- [Aim of the exercise]:
Copy each line of the data that has "worn" in it.

=== Section Start ===

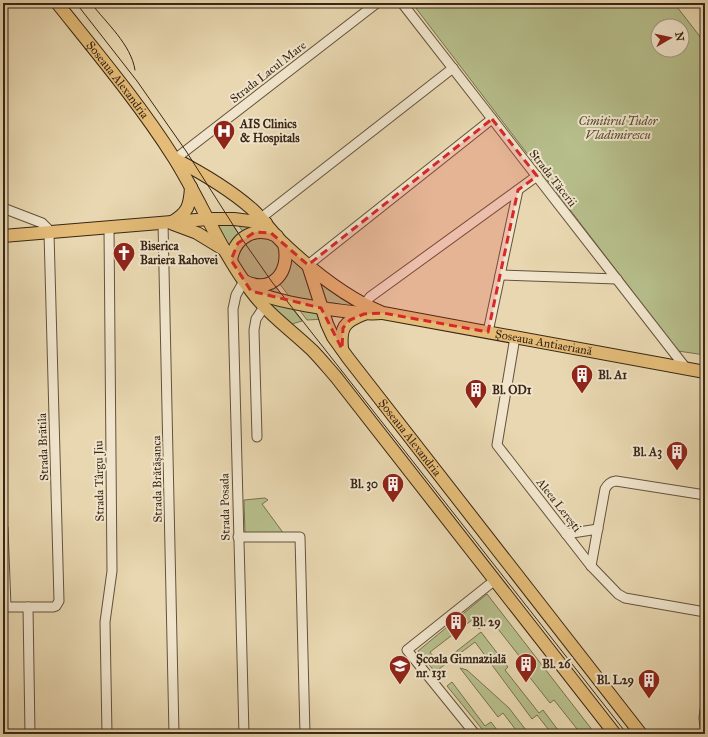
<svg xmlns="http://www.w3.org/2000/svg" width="708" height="737" font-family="'IM FELL Great Primer',serif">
	<rect width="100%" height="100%" fill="#e8d7b0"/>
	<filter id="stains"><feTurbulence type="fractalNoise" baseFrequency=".005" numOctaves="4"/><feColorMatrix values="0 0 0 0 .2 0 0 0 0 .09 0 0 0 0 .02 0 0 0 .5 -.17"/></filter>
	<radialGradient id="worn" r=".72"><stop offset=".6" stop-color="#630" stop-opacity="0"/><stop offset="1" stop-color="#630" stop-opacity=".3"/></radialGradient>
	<g fill="#b6be8b" stroke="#787250" fill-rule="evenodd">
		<path d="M412 3H674L705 43V355L678 351ZM658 26H682V50H658Z"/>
		<path d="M214 219H229L242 239 246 236 234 219 277 236 370 308H322L325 319 307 320 276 279 272 282 302 321 295 323 286 328 251 291Z"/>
		<path d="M265 498 268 500 262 504 284 534 245 535 244 500Z"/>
		<path d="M487 594 593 731 589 734H581L554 700 550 703 516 660 520 657 491 620 479 629 472 620 430 652 439 665 481 632 508 667 505 670 539 713 543 710 561 734H552L537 715 532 719 475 642 435 672 418 651Z"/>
		<path d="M460 668 467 670 509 708 529 734H519L503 713 498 717Z"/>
		<path d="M452 682 485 726 491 722 500 734H486L485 733 477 734 476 733 482 729 447 686Z"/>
	</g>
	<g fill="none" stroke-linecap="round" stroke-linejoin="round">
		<g stroke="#65523c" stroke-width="11">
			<g id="minor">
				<path d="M402 3 685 367"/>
				<path d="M175 159 377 3"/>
				<path d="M3 208 42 223 48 229 49 233 59 601 56 606 53 607H3"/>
				<path d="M261 218 453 68"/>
				<path d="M163 223 174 734"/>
				<path d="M308 265 492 119"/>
				<path d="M500 275 617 279"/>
				<path d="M367 306V301L370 297 537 176"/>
				<path d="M488 332 518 190"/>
				<path d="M515 337 497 445 591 566 618 594 625 598 705 612"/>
				<path d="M257 437 254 330 256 319 264 307"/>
				<path d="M3 528 6 607"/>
				<path d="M566 534 598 529"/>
				<path d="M238 537H300L305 734"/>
				<path d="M591 566 605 489C608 484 610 482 616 481L705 495"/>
				<path d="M28 607 30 734"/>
				<path d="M705 710 704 718 705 727"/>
				<path d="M107 734 105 622 112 571 109 228"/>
				<path d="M244 734 233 309 236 295 244 281"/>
				<path d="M475 734 407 650 495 580"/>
			</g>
		</g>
		<g stroke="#392616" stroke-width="14">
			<g id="major">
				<path id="s1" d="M57 3C97 53 139 103 174 158 201 201 220 250 251 291 268 314 291 330 312 350 320 358 328 368 336 377L615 734"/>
				<path id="s2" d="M175 159C202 173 228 188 252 209 264 220 273 234 285 245 314 272 346 298 383 313L705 372"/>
				<path d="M172 222C188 213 190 205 191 187"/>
				<path d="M173 224 197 233 225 250"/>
				<path d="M3 236 208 219H234L266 223"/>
				<path d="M231 260C235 236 256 226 277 236"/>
				<path id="s3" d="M308 265 327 324 333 337 348 358 641 734"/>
				<path d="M244 281C273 295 291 271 284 244"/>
				<path d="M252 291C277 301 302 305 328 309 346 311 363 315 381 313"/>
				<path d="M342 349C340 327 344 322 364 314"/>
			</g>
		</g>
		<use href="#minor" stroke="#f0e5cc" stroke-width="9"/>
		<use href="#major" stroke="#e4bc78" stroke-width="12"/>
		<g stroke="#392616" stroke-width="1">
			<path d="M76 3 137 81 186 151 242 239 272 282 627 734"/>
			<path d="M91 3C106 23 131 44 135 70"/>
		</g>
	</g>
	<path fill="#d62828" fill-opacity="0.2" stroke="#d62828" stroke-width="3" stroke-dasharray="8 5" stroke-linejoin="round" d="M492 119 537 176 518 190 488 332 383 313 364 314 350 320 343 328 342 349 321 308 251 291 231 260 238 243 255 232 271 233 308 265Z"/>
	<defs>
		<g id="hospital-pin" transform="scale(1.15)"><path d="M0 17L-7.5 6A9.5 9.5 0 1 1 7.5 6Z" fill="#8f2418" stroke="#f0e5cc"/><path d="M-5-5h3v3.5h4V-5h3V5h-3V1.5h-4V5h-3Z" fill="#fff"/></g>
		<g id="church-pin" transform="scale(1.15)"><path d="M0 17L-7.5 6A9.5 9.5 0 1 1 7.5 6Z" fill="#8f2418" stroke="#f0e5cc"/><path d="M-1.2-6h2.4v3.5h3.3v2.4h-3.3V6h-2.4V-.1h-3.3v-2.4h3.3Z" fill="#fff"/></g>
		<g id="building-pin" transform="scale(1.15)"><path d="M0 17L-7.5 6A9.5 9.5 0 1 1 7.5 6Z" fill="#8f2418" stroke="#f0e5cc"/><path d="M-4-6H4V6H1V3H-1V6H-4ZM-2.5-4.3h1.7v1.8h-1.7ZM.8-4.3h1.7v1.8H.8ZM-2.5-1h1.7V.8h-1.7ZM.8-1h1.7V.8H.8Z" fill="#fff"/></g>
		<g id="school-pin" transform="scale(1.15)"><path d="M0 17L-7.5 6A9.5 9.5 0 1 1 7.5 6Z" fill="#8f2418" stroke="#f0e5cc"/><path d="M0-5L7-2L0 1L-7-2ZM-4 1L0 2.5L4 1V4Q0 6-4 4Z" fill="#fff"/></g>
	</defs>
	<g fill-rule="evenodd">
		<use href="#hospital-pin" x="224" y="131"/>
		<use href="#church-pin" x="124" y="253"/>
		<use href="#building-pin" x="582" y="375"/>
		<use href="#building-pin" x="476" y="390"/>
		<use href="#building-pin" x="677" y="452"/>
		<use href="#building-pin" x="393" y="484"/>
		<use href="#building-pin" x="456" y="622"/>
		<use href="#building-pin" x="526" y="664"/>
		<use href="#school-pin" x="400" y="666"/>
		<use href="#building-pin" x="649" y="680"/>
	</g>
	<g text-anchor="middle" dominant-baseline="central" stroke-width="4" stroke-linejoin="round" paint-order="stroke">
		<g font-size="12" fill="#392616" stroke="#f0e5cc">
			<text transform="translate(268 72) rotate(-38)">Strada Lacul Mare</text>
			<text stroke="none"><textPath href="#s1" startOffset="98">Șoseaua Alexandria</textPath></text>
			<text transform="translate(553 178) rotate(52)">Strada Tăcerii</text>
			<text stroke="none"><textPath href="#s2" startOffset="424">Șoseaua Antiaeriană</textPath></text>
			<text stroke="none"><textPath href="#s3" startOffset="203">Șoseaua Alexandria</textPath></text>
			<text transform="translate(43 447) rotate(-92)">Strada Brătila</text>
			<text transform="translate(157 479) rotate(-91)">Strada Brătășanca</text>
			<text transform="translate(99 481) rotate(-91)">Strada Târgu Jiu</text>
			<text transform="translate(559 505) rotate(52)">Aleea Lerești</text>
			<text transform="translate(225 507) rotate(-91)">Strada Posada</text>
		</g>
		<g font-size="12" font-style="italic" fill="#584c33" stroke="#f0e5cc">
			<text x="618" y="121">Cimitirul Tudor<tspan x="618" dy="14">Vladimirescu</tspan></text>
		</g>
		<g font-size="12" font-weight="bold" fill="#392616" stroke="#f0e5cc" text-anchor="start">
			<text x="240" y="124">AIS Clinics<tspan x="240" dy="14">&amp; Hospitals</tspan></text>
			<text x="140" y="246">Biserica<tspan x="140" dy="14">Bariera Rahovei</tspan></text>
			<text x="598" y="375">Bl. A1</text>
			<text x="492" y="390">Bl. OD1</text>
			<text x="662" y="452" text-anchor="end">Bl. A3</text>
			<text x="378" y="484" text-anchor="end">Bl. 30</text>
			<text x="472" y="622">Bl. 29</text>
			<text x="416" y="659">Școala Gimnazială<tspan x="416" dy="14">nr. 131</tspan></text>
			<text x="542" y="664">Bl. 26</text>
			<text x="634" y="680" text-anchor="end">Bl. L29</text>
		</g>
	</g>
	<rect width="708" height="737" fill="none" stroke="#e8d7b0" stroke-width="16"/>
	<rect x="4" y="4" width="700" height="729" fill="none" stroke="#392616" stroke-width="2"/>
	<rect x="8" y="8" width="692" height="721" fill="none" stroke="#392616"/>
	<g transform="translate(670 38) rotate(81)"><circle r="19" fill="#f0e5cc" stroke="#a79983"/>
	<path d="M0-3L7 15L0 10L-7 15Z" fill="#8f2418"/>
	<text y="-6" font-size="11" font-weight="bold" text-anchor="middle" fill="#392616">N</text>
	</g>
	<rect width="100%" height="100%" filter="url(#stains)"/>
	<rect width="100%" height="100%" fill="url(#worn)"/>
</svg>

=== Section End ===

- [Solution to the problem]:
	<radialGradient id="worn" r=".72"><stop offset=".6" stop-color="#630" stop-opacity="0"/><stop offset="1" stop-color="#630" stop-opacity=".3"/></radialGradient>
	<rect width="100%" height="100%" fill="url(#worn)"/>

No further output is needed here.